Your instructions
The records should be repeated word for word, pictures excluded.

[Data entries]
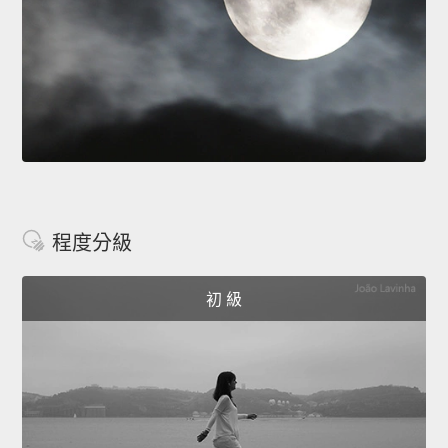
程度分級
初 級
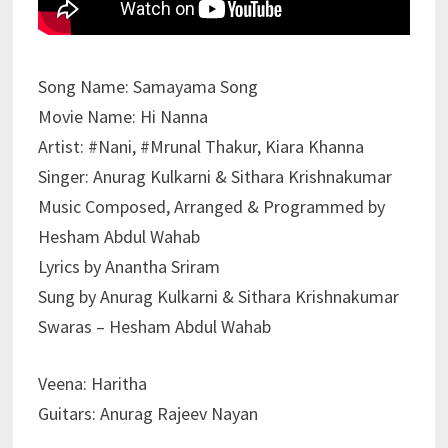
Song Name: Samayama Song
Movie Name: Hi Nanna
Artist: #Nani, #Mrunal Thakur, Kiara Khanna
Singer: Anurag Kulkarni & Sithara Krishnakumar
Music Composed, Arranged & Programmed by
Hesham Abdul Wahab
Lyrics by Anantha Sriram
Sung by Anurag Kulkarni & Sithara Krishnakumar
Swaras – Hesham Abdul Wahab
Veena: Haritha
Guitars: Anurag Rajeev Nayan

Answer to this task
程度分級
初 級
Song Name: Samayama Song
Movie Name: Hi Nanna
Artist: #Nani, #Mrunal Thakur, Kiara Khanna
Singer: Anurag Kulkarni & Sithara Krishnakumar
Music Composed, Arranged & Programmed by
Hesham Abdul Wahab
Lyrics by Anantha Sriram
Sung by Anurag Kulkarni & Sithara Krishnakumar
Swaras – Hesham Abdul Wahab
Veena: Haritha
Guitars: Anurag Rajeev Nayan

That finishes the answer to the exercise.